- WHAT YOU WILL DO -
Please find how many lines of the data contain the string "plant", and respond with that number only.

───── EXERCISE MATERIAL

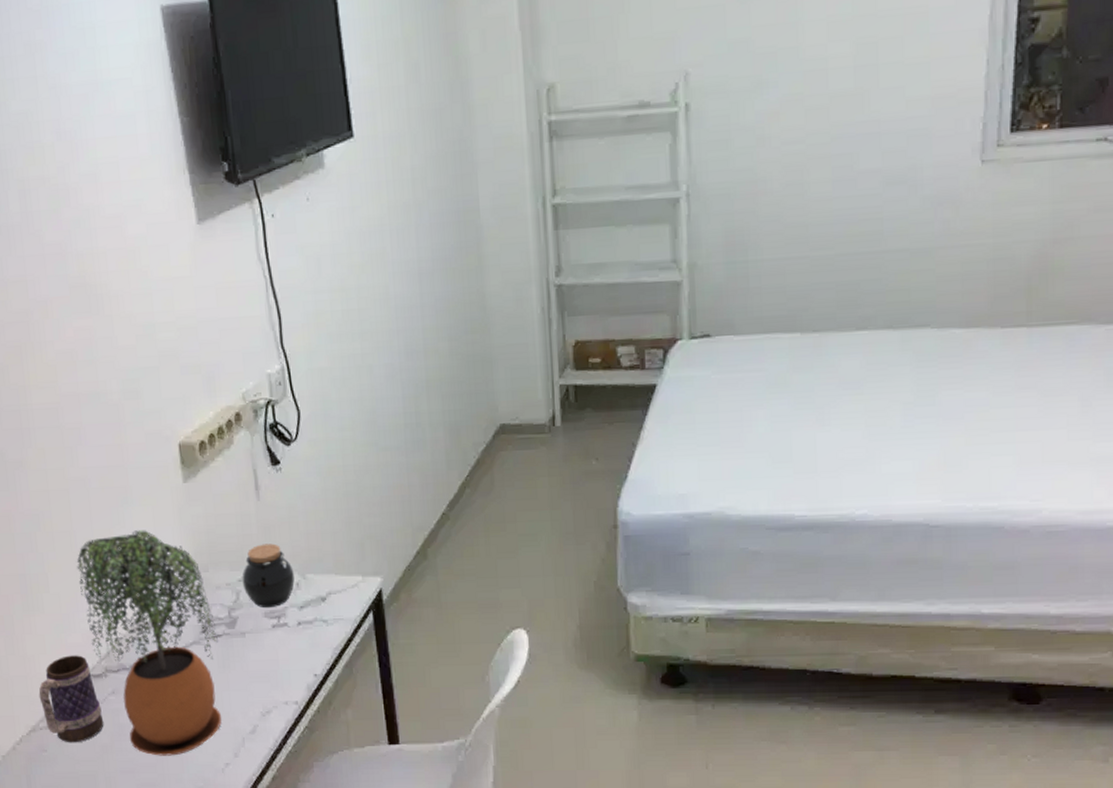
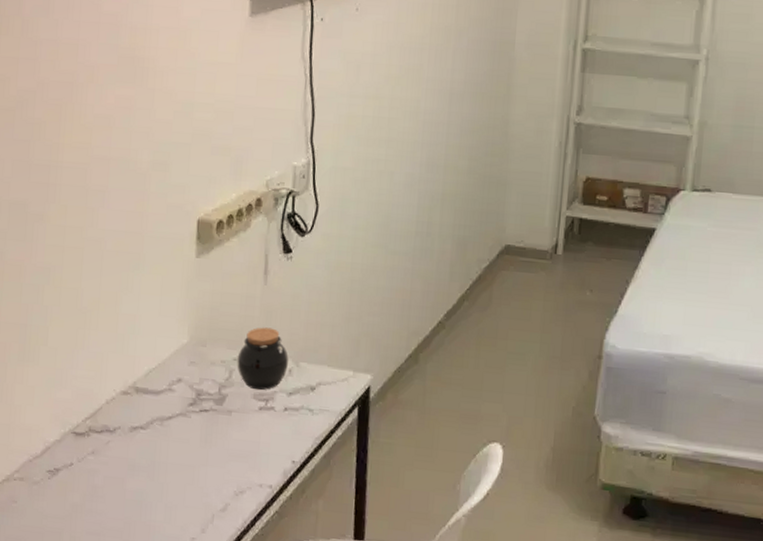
mug: present [38,655,104,743] -> none [18,410,79,498]
potted plant: present [76,530,223,756] -> none [78,297,204,524]

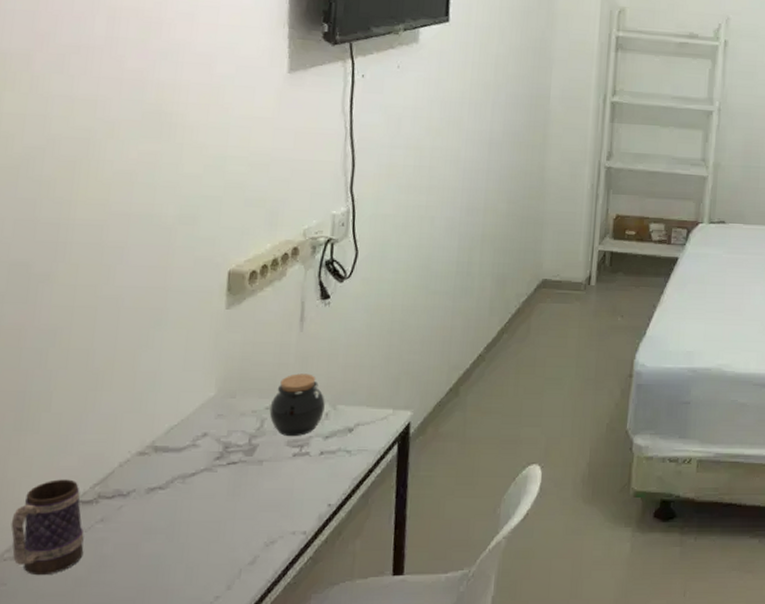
mug: none [18,410,79,498] -> present [10,479,84,576]

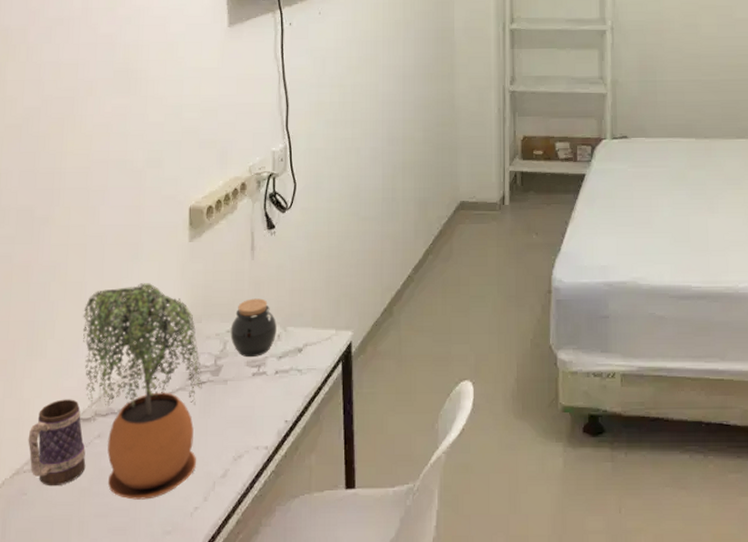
potted plant: none [87,353,232,589] -> present [82,283,202,500]

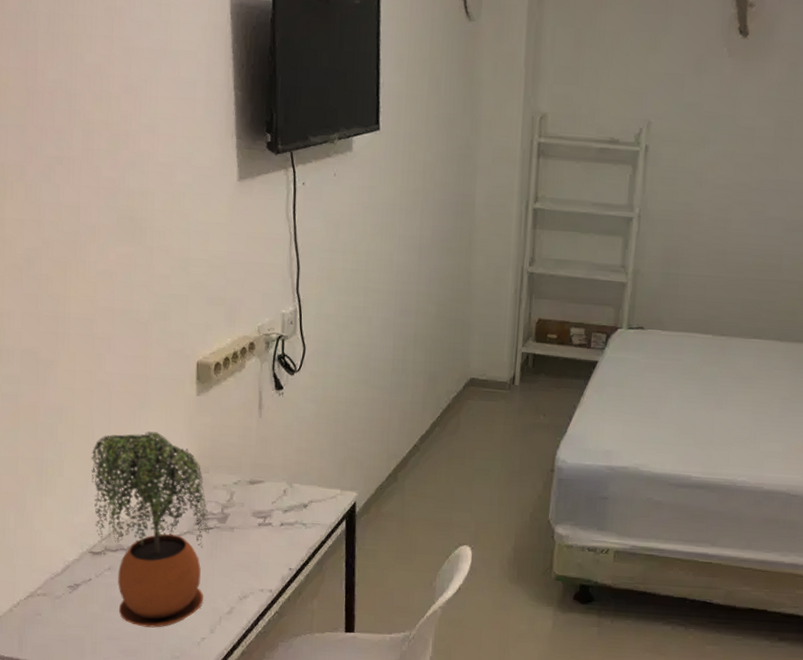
mug: present [28,399,86,487] -> none [40,533,97,610]
jar: present [230,298,277,358] -> none [237,454,283,509]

──────────

- WRITTEN REPLY -
2